The same principle applies to any loan—a mortgage, a car loan or home equity line of credit.
5. Earn More Money
Another way to get out of debt is to earn more money. That doesn’t have to mean a new job or a raise—although those would help. It can simply mean taking on a side gig or other tactic to add some extra money for a time.
One of the Credit.com staffers walks dogs on the weekend for a few extra dollars.
Other options include taking online surveys, Acorn, an online app that lets you automatically invest your spare change and doing odd jobs, even babysitting, one day a week.
6. Spend Less Money
The flip side of earing more is spending less. Ideally, depending on how far out of debt you need to get, you might do both.

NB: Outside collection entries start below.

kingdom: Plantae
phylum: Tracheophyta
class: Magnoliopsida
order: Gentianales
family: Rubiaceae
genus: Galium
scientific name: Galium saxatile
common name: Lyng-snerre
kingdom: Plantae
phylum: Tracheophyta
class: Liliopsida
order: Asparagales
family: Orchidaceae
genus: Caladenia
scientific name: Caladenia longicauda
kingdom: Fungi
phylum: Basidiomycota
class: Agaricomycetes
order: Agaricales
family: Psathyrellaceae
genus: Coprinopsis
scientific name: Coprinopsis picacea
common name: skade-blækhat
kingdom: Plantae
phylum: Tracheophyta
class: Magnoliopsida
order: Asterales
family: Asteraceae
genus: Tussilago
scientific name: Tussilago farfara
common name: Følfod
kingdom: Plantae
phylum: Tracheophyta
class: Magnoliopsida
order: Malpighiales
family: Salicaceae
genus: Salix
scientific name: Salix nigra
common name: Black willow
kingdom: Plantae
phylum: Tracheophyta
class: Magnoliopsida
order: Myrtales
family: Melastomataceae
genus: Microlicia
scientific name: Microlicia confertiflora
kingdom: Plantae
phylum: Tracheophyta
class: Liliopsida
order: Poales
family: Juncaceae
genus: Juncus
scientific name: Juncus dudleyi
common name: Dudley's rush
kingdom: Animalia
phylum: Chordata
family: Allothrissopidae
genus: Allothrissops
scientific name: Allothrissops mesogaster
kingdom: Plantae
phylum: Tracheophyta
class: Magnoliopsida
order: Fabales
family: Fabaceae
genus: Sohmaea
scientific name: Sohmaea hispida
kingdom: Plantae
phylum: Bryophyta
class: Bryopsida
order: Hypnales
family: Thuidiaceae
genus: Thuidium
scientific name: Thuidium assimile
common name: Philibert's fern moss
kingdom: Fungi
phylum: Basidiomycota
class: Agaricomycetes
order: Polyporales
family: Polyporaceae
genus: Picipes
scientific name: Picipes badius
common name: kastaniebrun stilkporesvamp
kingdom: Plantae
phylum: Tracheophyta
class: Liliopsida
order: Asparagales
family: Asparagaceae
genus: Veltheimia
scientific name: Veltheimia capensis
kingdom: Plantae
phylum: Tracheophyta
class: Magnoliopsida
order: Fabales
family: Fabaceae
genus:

And there are a lot of ways to save a little that can add up—from eating out one less day a week to skipping your morning coffee out or taking your own snacks to the movies rather than paying $30 for popcorn, candy and a soda.
The extra money you save—just like any extra you earn—can go straight to paying down your debt.
7. Create a Budget and Debt Pay-Off Plan and Stick to Them
Before and again after you’ve gathered your total debt and have decided how much extra you can pay each month and have adjusted interest rates and earning or spending, you want to have a goal and to know where you’re heading and how you’re doing. A budget and/or a debt management plan or debt pay-off plan can help and they don’t have to be complicated. In fact, many online banks and credit unions offer free budgeting tools.
A budget shows you what you’re spending where and where it makes the most sense to put your money whether it’s from interest saved or dollars earned. The latter becomes your debt pay-off plan. It can be a part of your budget or separate.
A good way to approach a debt pay-off plan is to take the total payoff number you calculated in Way number 2 and use it as a goal to work towards by:
- Totaling the three-year or your chosen timeframe pay-off amount for all your credit cards.
- Adding the monthly payments for all other debts.
- Writing down the result as “Your Total Monthly Payment.”
Once you have that:
- Determine if you can afford to pay the Total Monthly Payment until your debt is paid off.
- If not, contact a credit counseling agency and/or bankruptcy attorney for advice. Remember though, bankruptcy has a huge impact on your credit score, and if you’re able to work out a payment plan with your creditors, it can be avoided.
- If doable, pick one debt to pay off first. Start with paying off the debt with the highest interest rate or lowest balance. That’s your “target debt.” Paying your target debt off first is known as the “debt snowball” or “avalanche” method.
- Set up “auto pay” for the required minimum payment for all but your target debt.
- Pay as much as possible toward target debt until that debt is paid off.
- Choose a new target debt and pay extra toward that one, and so on.
8. Rinse and Repeat
Once your budget and debt pay-off plan are in motion, don’t want to get too comfortable. Track your spending and habits closely to make sure you’re making progress. And make adjustments when needed. Revisit your budget and adjust as you can to stay the course until your debt is paid off.
Create an Emergency Fund
You may think that while paying off debt you don’t have money to save, but saving is important. Life happens, and if anything comes up, like a job loss, medical bill or car repair, you need to be able to cover it.
The suggested amount to have in an emergency fund is three to six months’ worth of expenses. If that amount isn’t possible, aim for one months’ worth, which is still a great starting point.
Whether you start saving now or pay some debt down first, make it a goal to have an emergency fund. As you pay down your debt, you can shift some of the money you’re using to pay debt to pay yourself in the form of creating a savings account for emergencies.
Stick to It
Just like losing weight, losing debt takes time. But diligence can make it happen. Don’t fret if you need to make adjustments along the way or if you slip up. It’s not about a quick fix, it’s about taking control and changing your habits and behaviors so you can achieve your financial goals.